1

We have a spark streaming job that runs every 30 mins and takes 15s to complete the job. What are the suggested best practices in this scenarios. I am thinking I can schedule AWS datapipeline to run every 30 mins so that EMR terminates after 15 seconds and will be recreated. Is it the recommended approach?

RockerZ
  • 61
  • 8
  • If it runs every 30 mins, it is more likely a batch not a streaming case. How do you use Spark Streaming exactly? – iTech Feb 03 '19 at 03:30
  • Ok, so we have a batch job that runs every day in the morning and then the streaming job for the delta of changes on last 30 mins. – RockerZ Feb 03 '19 at 03:46

2 Answers2

1

For a job that takes 15 seconds running it on EMR is waste of time and resources, you will likely wait for a few minutes for an EMR cluster to bootstrap.

AWS Data Pipeline or AWS Batch will make sense only if you have a long running job.

First, make sure that you really need Spark since from what you described it could be an overkill.

Lambda with a CloudWatch Event scheduling might be all what you need for such a quick job with no infrastructure to manage.

iTech
  • 17,211
  • 4
  • 52
  • 78
  • Lambda may not be best suited as there's lot of IO happening from S3 for this Job. But we can make it work with setting up the right batch size. – RockerZ Feb 03 '19 at 03:45
0

For streaming related jobs -> the key would be to avoid IO in your case - as the job seems to take only 15 seconds. Push your messages to a queue ( AWS SQS ).

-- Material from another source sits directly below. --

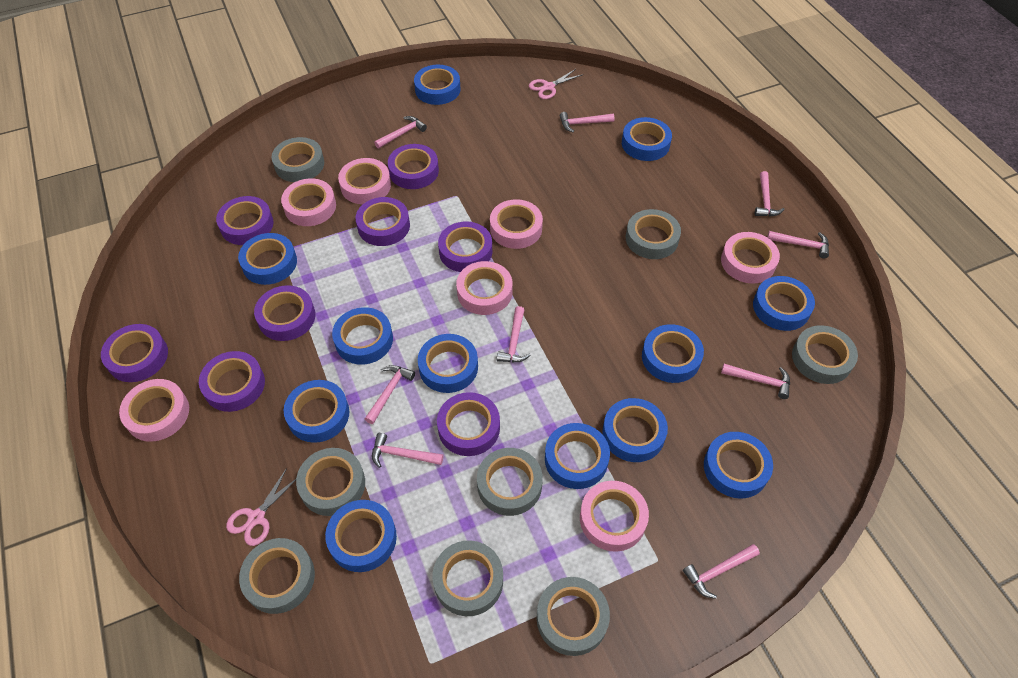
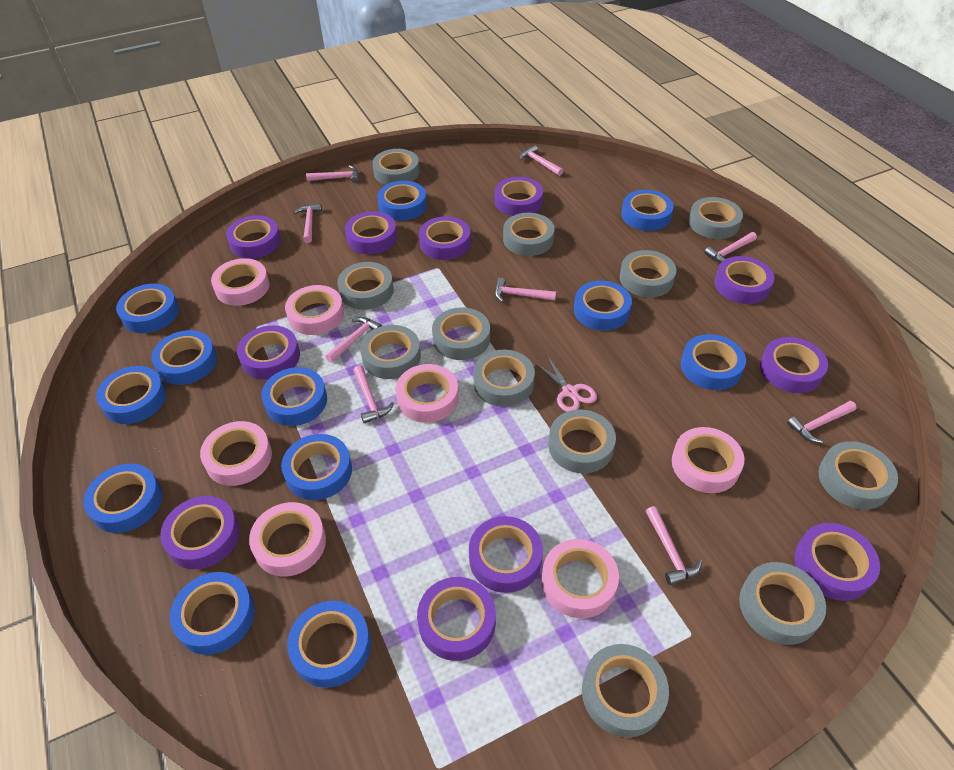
grey tape: [239,538,315,614] [272,137,324,182] [296,448,365,516] [432,540,503,616] [477,448,543,516] [537,577,610,656] [626,209,681,259] [792,325,858,384] = 8 -> [337,262,394,310] [360,325,421,379] [372,149,419,185] [432,307,490,360] [473,350,535,407] [503,213,555,256] [548,410,616,473] [582,644,669,737] [620,250,676,297] [689,197,743,239] [739,562,826,645] [818,441,898,509] = 12
pink scissors: [226,468,296,546] [529,69,584,99] = 2 -> [533,356,597,412] = 1
purple tape: [101,324,168,382] [199,351,265,412] [216,196,274,245] [254,285,315,341] [355,197,410,246] [388,144,439,189] [437,392,500,456] [438,222,492,272] = 8 -> [160,496,239,569] [226,215,281,259] [237,325,300,380] [345,211,397,254] [417,577,496,661] [419,216,471,260] [469,516,543,593] [495,177,543,216] [714,256,774,304] [760,337,828,393] [794,523,880,601] = 11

Have a AWS step function triggered by a Cloudwatch event (implements a schedule like Cron in your case every 30 mins - to call a AWS Step function) to read messages from SQS and process them in a lambda ideally.

So one option (serverless):

Streaming messages --> AWS SQS -> (every 30 mins cloudwatch triggers a step function ) -> which triggers a lambda service to process all messages in the queue

https://aws.amazon.com/getting-started/tutorials/scheduling-a-serverless-workflow-step-functions-cloudwatch-events/

Option 2:

Streaming messages ---> AWS SQS -> Process messages using a Python application/Java Spring application having a scheduled task that wakes up every 30 mins and reads messages from queue and processes it in memory.

I have used option 2 for solving analytical problems, although my analytical problem took 10 mins and was data intensive.Option 2 in addition, needs to monitor the virtual machine (container) where the process is running. On the other hand Option 1 is serverless. Finally it all comes down to the software stack you already have in place and the software needed to process the streaming data.